### WORK TO BE COMPLETED
Copy the material word for word, beginning with the line that contains "I arched one" and continuing through the last line of the material.

╔══

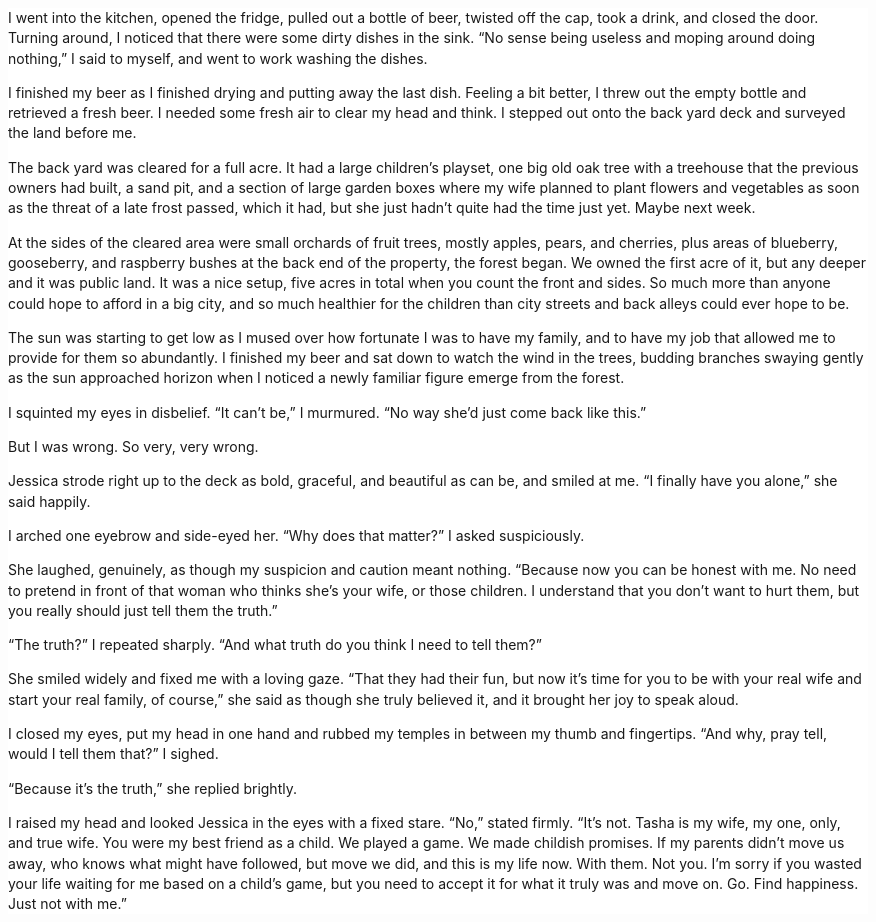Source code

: I went into the kitchen, opened the fridge, pulled out a bottle of beer, twisted off the cap, took a drink, and closed the door. Turning around, I noticed that there were some dirty dishes in the sink. “No sense being useless and moping around doing nothing,” I said to myself, and went to work washing the dishes.

I finished my beer as I finished drying and putting away the last dish. Feeling a bit better, I threw out the empty bottle and retrieved a fresh beer. I needed some fresh air to clear my head and think. I stepped out onto the back yard deck and surveyed the land before me.

The back yard was cleared for a full acre. It had a large children’s playset, one big old oak tree with a treehouse that the previous owners had built, a sand pit, and a section of large garden boxes where my wife planned to plant flowers and vegetables as soon as the threat of a late frost passed, which it had, but she just hadn’t quite had the time just yet. Maybe next week.

At the sides of the cleared area were small orchards of fruit trees, mostly apples, pears, and cherries, plus areas of blueberry, gooseberry, and raspberry bushes at the back end of the property, the forest began. We owned the first acre of it, but any deeper and it was public land. It was a nice setup, five acres in total when you count the front and sides. So much more than anyone could hope to afford in a big city, and so much healthier for the children than city streets and back alleys could ever hope to be.

The sun was starting to get low as I mused over how fortunate I was to have my family, and to have my job that allowed me to provide for them so abundantly. I finished my beer and sat down to watch the wind in the trees, budding branches swaying gently as the sun approached horizon when I noticed a newly familiar figure emerge from the forest.

I squinted my eyes in disbelief. “It can’t be,” I murmured. “No way she’d just come back like this.”

But I was wrong. So very, very wrong.

Jessica strode right up to the deck as bold, graceful, and beautiful as can be, and smiled at me. “I finally have you alone,” she said happily.

I arched one eyebrow and side-eyed her. “Why does that matter?” I asked suspiciously.

She laughed, genuinely, as though my suspicion and caution meant nothing. “Because now you can be honest with me. No need to pretend in front of that woman who thinks she’s your wife, or those children. I understand that you don’t want to hurt them, but you really should just tell them the truth.”

“The truth?” I repeated sharply. “And what truth do you think I need to tell them?”

She smiled widely and fixed me with a loving gaze. “That they had their fun, but now it’s time for you to be with your real wife and start your real family, of course,” she said as though she truly believed it, and it brought her joy to speak aloud.

I closed my eyes, put my head in one hand and rubbed my temples in between my thumb and fingertips. “And why, pray tell, would I tell them that?” I sighed.

“Because it’s the truth,” she replied brightly.

I raised my head and looked Jessica in the eyes with a fixed stare. “No,” stated firmly. “It’s not. Tasha is my wife, my one, only, and true wife. You were my best friend as a child. We played a game. We made childish promises. If my parents didn’t move us away, who knows what might have followed, but move we did, and this is my life now. With them. Not you. I’m sorry if you wasted your life waiting for me based on a child’s game, but you need to accept it for what it truly was and move on. Go. Find happiness. Just not with me.”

╚══

### EXERCISE RESULT
I arched one eyebrow and side-eyed her. “Why does that matter?” I asked suspiciously.

She laughed, genuinely, as though my suspicion and caution meant nothing. “Because now you can be honest with me. No need to pretend in front of that woman who thinks she’s your wife, or those children. I understand that you don’t want to hurt them, but you really should just tell them the truth.”

“The truth?” I repeated sharply. “And what truth do you think I need to tell them?”

She smiled widely and fixed me with a loving gaze. “That they had their fun, but now it’s time for you to be with your real wife and start your real family, of course,” she said as though she truly believed it, and it brought her joy to speak aloud.

I closed my eyes, put my head in one hand and rubbed my temples in between my thumb and fingertips. “And why, pray tell, would I tell them that?” I sighed.

“Because it’s the truth,” she replied brightly.

I raised my head and looked Jessica in the eyes with a fixed stare. “No,” stated firmly. “It’s not. Tasha is my wife, my one, only, and true wife. You were my best friend as a child. We played a game. We made childish promises. If my parents didn’t move us away, who knows what might have followed, but move we did, and this is my life now. With them. Not you. I’m sorry if you wasted your life waiting for me based on a child’s game, but you need to accept it for what it truly was and move on. Go. Find happiness. Just not with me.”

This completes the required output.